As organizations think about building rich Internet applications or rich client applications, when should developers look at JavaFX over competing technologies?
If you look at something like Flash, when you get to the much more advanced stuff -- richer interfaces, more complex network protocols, more complex APIs -- it really falls short. We've had a platform for years that can build rich Internet applications that are extremely sophisticated.
Our issue hasn't really been, can you build interesting rich Internet applications? But that it's difficult. And most of our efforts really are around making a lot of it easier.

In your blog and elsewhere, you've written that cell phones are becoming the new desktops. What unique challenges will developers encounter in this space?
If you look at what people do everyday with their desktop computers, it's a pretty small number of activities. It's mostly e-mail, chat rooms and Web browsing, and now those apps define a pretty large fraction of the desktop experience. Those apps all work really well on cell phones, and there have been cell phones that do this for years, like the RIM BlackBerries, which are Java-based.

JavaFX Mobile is tied into making that effort easier?
Yes.

Is mobile app dev an ISV play or something that corporate developers should be concerned with?
Corporate developers have been writing cell phone apps for years. It hasn't been extremely common in the United States for reasons that have to do with cell phones, but outside of the U.S. you find all kinds of corporate apps that people write, things from expense reporting to versions of Turbo Tax. In Brazil, you can file your taxes using your cell phone.

Years ago you commented on C# and the .NET Framework. Do you still feel those technologies are definitely modeled after Java?
Oh yeah. You just compare the languages side by side, it's pretty much a clone.

Is an open source strategy something that you think would benefit Microsoft as well?
It's conceivable that it would benefit them. But I have a hard time believing that they'd ever actually get there in any sort of legitimate sense.

A lot of dev teams today are distributed, or globally based. What trends are you seeing?
Certainly global development has been a really big force. The software development profession is sort of interesting in that pretty much all developers spend their lives living in the same place -- they all live on the Internet. That's where they get their information, that's where they chat with people, that's where they build friendships.

In some professions, there's a lot of variability, like in the legal profession. There's a big difference between being a lawyer in Italy and being a lawyer in America, but being a software developer in Italy and a software developer in America is pretty similar.

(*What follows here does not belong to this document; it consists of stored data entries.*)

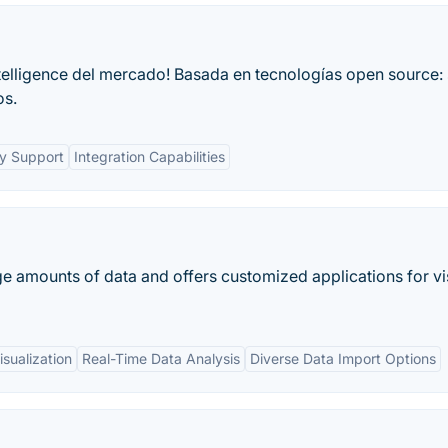
ntelligence del mercado! Basada en tecnologías open source: 
os.
y Support
Integration Capabilities
arge amounts of data and offers customized applications for vi
sualization
Real-Time Data Analysis
Diverse Data Import Options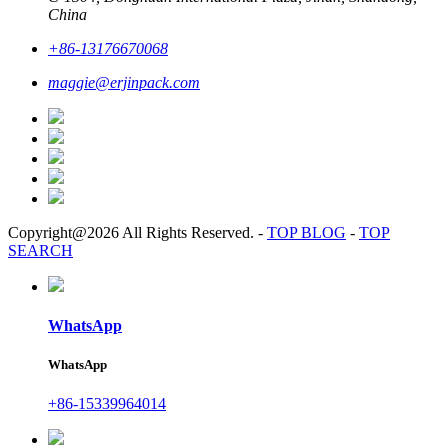
China
+86-13176670068
maggie@erjinpack.com
Copyright@2026 All Rights Reserved.
-
TOP BLOG
-
TOP
SEARCH
WhatsApp
WhatsApp
+86-15339964014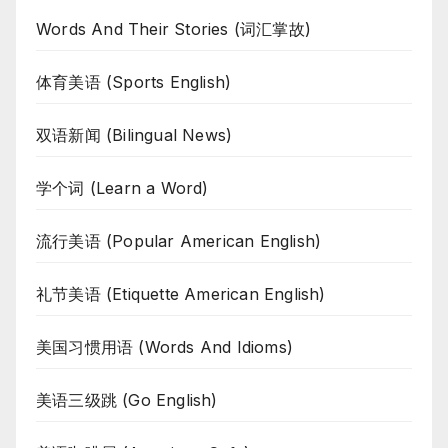
Words And Their Stories (词汇掌故)
体育美语 (Sports English)
双语新闻 (Bilingual News)
学个词 (Learn a Word)
流行美语 (Popular American English)
礼节美语 (Etiquette American English)
美国习惯用语 (Words And Idioms)
美语三级跳 (Go English)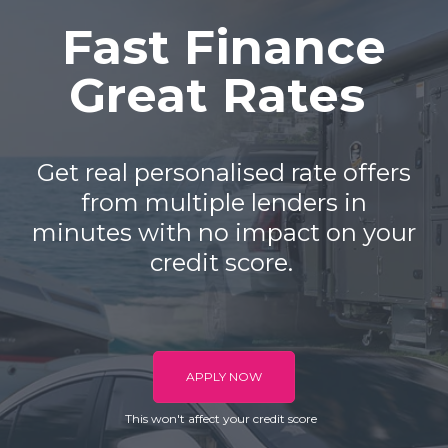
Fast Finance
Great Rates
Get real personalised rate offers
from multiple lenders in
minutes with no impact on your
credit score.
APPLY NOW
This won't affect your credit score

And that makes it really easy to put together global teams. And certainly Sun has been building software using global teams for some 15 years. The big driver for us has always been skill sets. Talented people are where you find them.

It appears that computer science enrollments are down in colleges, with outsourcing and the dotcom problems leading top students to look elsewhere.
You're talking about the state of enrollment and outsourcing and the dotcom bust? That set of things is a complete disaster for this profession right now. When you look at computer science departments, their enrollment is really low. Then you ask kids why they aren't enrolling in high-tech professions and it tends to be an issue of, 'Well gee, there are no jobs left because they've all been outsourced, and didn't it all collapse when the dotcom bubble burst when I was like 10 years old?'

The high-tech industry today is bigger than it ever was during the dotcom bubble. There are more people on the Internet than there ever were at the top of the dotcom bubble. If you look at the number of people on the Internet, you look at those curves through the bubble years, boy, there was no crash. All that the crash was, was companies with stupid ideas going out of business.

Similarly, the whole outsourcing thing has been really blown out of proportion in the press. A lot of the foreign countries that people outsource to have become much less attractive because the dollar had been rising significantly, and we're getting to a situation where the No. 1 thing driving outsourcing is just lack of talent.